GIVEN ENTRIES:
==================================================
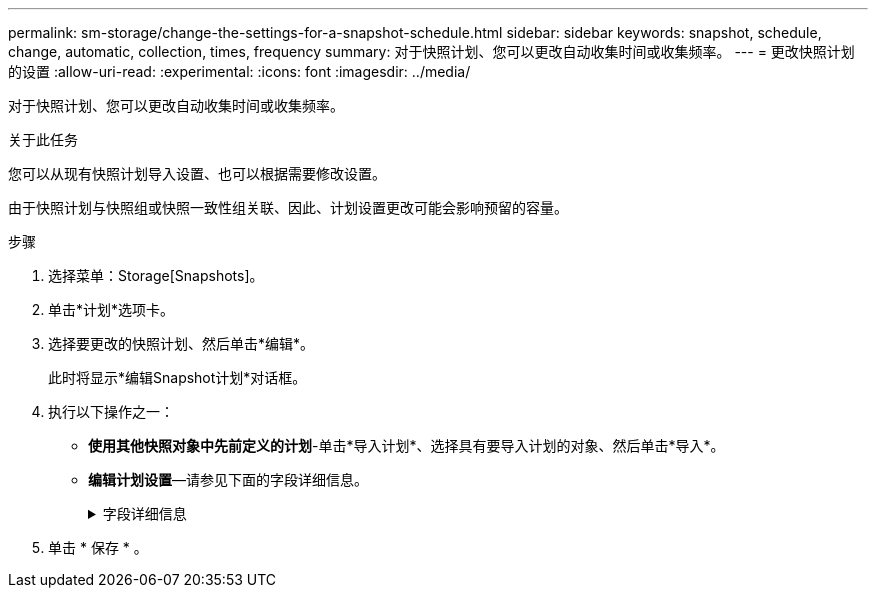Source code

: ---
permalink: sm-storage/change-the-settings-for-a-snapshot-schedule.html 
sidebar: sidebar 
keywords: snapshot, schedule, change, automatic, collection, times, frequency 
summary: 对于快照计划、您可以更改自动收集时间或收集频率。 
---
= 更改快照计划的设置
:allow-uri-read: 
:experimental: 
:icons: font
:imagesdir: ../media/


[role="lead"]
对于快照计划、您可以更改自动收集时间或收集频率。

.关于此任务
您可以从现有快照计划导入设置、也可以根据需要修改设置。

由于快照计划与快照组或快照一致性组关联、因此、计划设置更改可能会影响预留的容量。

.步骤
. 选择菜单：Storage[Snapshots]。
. 单击*计划*选项卡。
. 选择要更改的快照计划、然后单击*编辑*。
+
此时将显示*编辑Snapshot计划*对话框。

. 执行以下操作之一：
+
** *使用其他快照对象中先前定义的计划*-单击*导入计划*、选择具有要导入计划的对象、然后单击*导入*。
** *编辑计划设置*—请参见下面的字段详细信息。
+
.字段详细信息
[%collapsible]
====
[cols="1a,3a"]
|===
| 正在设置 ... | Description 


 a| 
天/月
 a| 
选择以下选项之一：

*** *每日/每周*-为同步快照选择单独的日期。如果要设置每日计划、也可以选中右上角的*选择所有日期*复选框。
*** *每月/每年*-为同步快照选择单个月。在*日期*字段中、输入月中要进行同步的天数。有效条目为* 1 *到* 31 *和*最后一个*。您可以使用逗号或分号分隔多天。使用连字符表示包含的日期。例如：1、3、4、10-15、last。如果您希望使用每月计划、也可以选中右上角的*选择所有月份*复选框。




 a| 
开始时间
 a| 
从下拉列表中、为每日快照选择新的开始时间。所选内容以半小时为间隔提供。开始时间默认为比当前时间提前半小时。



 a| 
时区
 a| 
从下拉列表中、选择存储阵列的时区。



 a| 
每天创建快照

快照之间的时间
 a| 
选择每天要创建的快照映像数。

如果选择多个、还可以选择还原点之间的时间。对于多个还原点、请确保预留了足够的容量。



 a| 
Start date

End date

无结束日期
 a| 
输入开始同步的开始日期。此外、请输入结束日期或选择*无结束日期*。

|===
====


. 单击 * 保存 * 。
==================================================
ABOUT THIS TASK: Show every line above in which the word "schedule" is found.

FINISHED TASK:
permalink: sm-storage/change-the-settings-for-a-snapshot-schedule.html 
keywords: snapshot, schedule, change, automatic, collection, times, frequency 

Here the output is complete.